[Opening The data section]

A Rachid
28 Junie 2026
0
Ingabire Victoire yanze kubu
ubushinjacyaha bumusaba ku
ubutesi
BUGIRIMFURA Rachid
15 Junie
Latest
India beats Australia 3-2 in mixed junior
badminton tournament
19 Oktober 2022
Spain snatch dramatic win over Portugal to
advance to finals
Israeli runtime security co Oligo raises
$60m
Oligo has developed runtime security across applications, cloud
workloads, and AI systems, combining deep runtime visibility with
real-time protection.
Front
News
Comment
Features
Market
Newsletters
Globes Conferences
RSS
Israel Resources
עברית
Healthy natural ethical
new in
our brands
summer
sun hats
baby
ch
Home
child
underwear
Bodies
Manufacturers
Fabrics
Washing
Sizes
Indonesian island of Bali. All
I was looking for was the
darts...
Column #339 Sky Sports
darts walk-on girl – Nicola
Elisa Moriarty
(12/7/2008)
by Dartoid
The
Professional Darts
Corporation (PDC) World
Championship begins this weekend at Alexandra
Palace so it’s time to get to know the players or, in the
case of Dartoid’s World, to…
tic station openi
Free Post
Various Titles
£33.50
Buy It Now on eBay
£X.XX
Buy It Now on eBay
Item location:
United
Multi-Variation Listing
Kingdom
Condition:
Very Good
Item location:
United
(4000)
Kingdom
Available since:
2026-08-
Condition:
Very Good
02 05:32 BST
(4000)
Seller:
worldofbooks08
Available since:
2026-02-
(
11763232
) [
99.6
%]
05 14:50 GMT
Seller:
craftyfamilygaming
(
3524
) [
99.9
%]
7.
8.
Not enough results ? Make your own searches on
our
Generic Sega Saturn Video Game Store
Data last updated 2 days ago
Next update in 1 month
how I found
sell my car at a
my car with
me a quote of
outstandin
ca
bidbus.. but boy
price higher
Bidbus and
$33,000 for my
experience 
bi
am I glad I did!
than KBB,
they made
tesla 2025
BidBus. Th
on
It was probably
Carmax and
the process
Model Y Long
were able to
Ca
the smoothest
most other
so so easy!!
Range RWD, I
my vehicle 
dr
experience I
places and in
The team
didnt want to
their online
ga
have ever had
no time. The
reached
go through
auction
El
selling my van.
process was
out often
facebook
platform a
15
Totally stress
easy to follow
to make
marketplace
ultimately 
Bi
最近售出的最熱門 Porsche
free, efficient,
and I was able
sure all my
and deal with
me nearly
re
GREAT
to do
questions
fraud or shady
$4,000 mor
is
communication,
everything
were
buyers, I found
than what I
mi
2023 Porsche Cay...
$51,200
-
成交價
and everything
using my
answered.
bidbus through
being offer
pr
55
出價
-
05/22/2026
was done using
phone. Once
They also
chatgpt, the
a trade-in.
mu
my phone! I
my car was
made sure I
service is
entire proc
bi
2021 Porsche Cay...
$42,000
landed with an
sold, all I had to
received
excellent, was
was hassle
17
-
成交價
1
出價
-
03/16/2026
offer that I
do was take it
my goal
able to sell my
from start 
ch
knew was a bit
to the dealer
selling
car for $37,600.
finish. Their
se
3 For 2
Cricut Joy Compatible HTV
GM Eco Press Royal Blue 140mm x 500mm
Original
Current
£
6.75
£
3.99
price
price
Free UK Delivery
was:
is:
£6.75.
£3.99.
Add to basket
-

[Closing The data section]

Start to finish, copy the records above with no differences.

A Rachid
28 Junie 2026
0
Ingabire Victoire yanze kubu
ubushinjacyaha bumusaba ku
ubutesi
BUGIRIMFURA Rachid
15 Junie
Latest
India beats Australia 3-2 in mixed junior
badminton tournament
19 Oktober 2022
Spain snatch dramatic win over Portugal to
advance to finals
Israeli runtime security co Oligo raises
$60m
Oligo has developed runtime security across applications, cloud
workloads, and AI systems, combining deep runtime visibility with
real-time protection.
Front
News
Comment
Features
Market
Newsletters
Globes Conferences
RSS
Israel Resources
עברית
Healthy natural ethical
new in
our brands
summer
sun hats
baby
ch
Home
child
underwear
Bodies
Manufacturers
Fabrics
Washing
Sizes
Indonesian island of Bali. All
I was looking for was the
darts...
Column #339 Sky Sports
darts walk-on girl – Nicola
Elisa Moriarty
(12/7/2008)
by Dartoid
The
Professional Darts
Corporation (PDC) World
Championship begins this weekend at Alexandra
Palace so it’s time to get to know the players or, in the
case of Dartoid’s World, to…
tic station openi
Free Post
Various Titles
£33.50
Buy It Now on eBay
£X.XX
Buy It Now on eBay
Item location:
United
Multi-Variation Listing
Kingdom
Condition:
Very Good
Item location:
United
(4000)
Kingdom
Available since:
2026-08-
Condition:
Very Good
02 05:32 BST
(4000)
Seller:
worldofbooks08
Available since:
2026-02-
(
11763232
) [
99.6
%]
05 14:50 GMT
Seller:
craftyfamilygaming
(
3524
) [
99.9
%]
7.
8.
Not enough results ? Make your own searches on
our
Generic Sega Saturn Video Game Store
Data last updated 2 days ago
Next update in 1 month
how I found
sell my car at a
my car with
me a quote of
outstandin
ca
bidbus.. but boy
price higher
Bidbus and
$33,000 for my
experience 
bi
am I glad I did!
than KBB,
they made
tesla 2025
BidBus. Th
on
It was probably
Carmax and
the process
Model Y Long
were able to
Ca
the smoothest
most other
so so easy!!
Range RWD, I
my vehicle 
dr
experience I
places and in
The team
didnt want to
their online
ga
have ever had
no time. The
reached
go through
auction
El
selling my van.
process was
out often
facebook
platform a
15
Totally stress
easy to follow
to make
marketplace
ultimately 
Bi
最近售出的最熱門 Porsche
free, efficient,
and I was able
sure all my
and deal with
me nearly
re
GREAT
to do
questions
fraud or shady
$4,000 mor
is
communication,
everything
were
buyers, I found
than what I
mi
2023 Porsche Cay...
$51,200
-
成交價
and everything
using my
answered.
bidbus through
being offer
pr
55
出價
-
05/22/2026
was done using
phone. Once
They also
chatgpt, the
a trade-in.
mu
my phone! I
my car was
made sure I
service is
entire proc
bi
2021 Porsche Cay...
$42,000
landed with an
sold, all I had to
received
excellent, was
was hassle
17
-
成交價
1
出價
-
03/16/2026
offer that I
do was take it
my goal
able to sell my
from start 
ch
knew was a bit
to the dealer
selling
car for $37,600.
finish. Their
se
3 For 2
Cricut Joy Compatible HTV
GM Eco Press Royal Blue 140mm x 500mm
Original
Current
£
6.75
£
3.99
price
price
Free UK Delivery
was:
is:
£6.75.
£3.99.
Add to basket
-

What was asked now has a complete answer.